**EXERCISE**:
I need the lines from the one with "ring pip: (189, 163)" through the end of the material, copied exactly and with nothing else included.

- - -

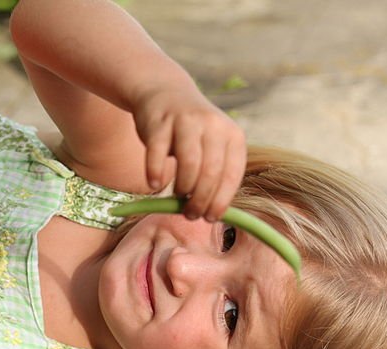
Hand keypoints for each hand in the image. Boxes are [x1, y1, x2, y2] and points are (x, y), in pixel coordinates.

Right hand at [132, 84, 246, 222]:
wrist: (165, 93)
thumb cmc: (191, 132)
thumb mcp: (212, 146)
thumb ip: (215, 175)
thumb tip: (210, 215)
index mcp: (232, 135)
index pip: (232, 175)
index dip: (221, 200)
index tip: (210, 218)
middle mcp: (213, 125)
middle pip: (211, 172)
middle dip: (201, 200)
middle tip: (191, 214)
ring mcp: (186, 121)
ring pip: (189, 163)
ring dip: (183, 188)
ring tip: (178, 197)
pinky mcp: (160, 122)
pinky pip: (158, 154)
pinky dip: (155, 173)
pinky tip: (154, 184)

- - -

**YOUR RESPONSE**:
ring pip: (189, 163)
ring dip: (183, 188)
ring tip: (178, 197)
pinky mcp: (160, 122)
pinky pip: (158, 154)
pinky dip: (155, 173)
pinky tip: (154, 184)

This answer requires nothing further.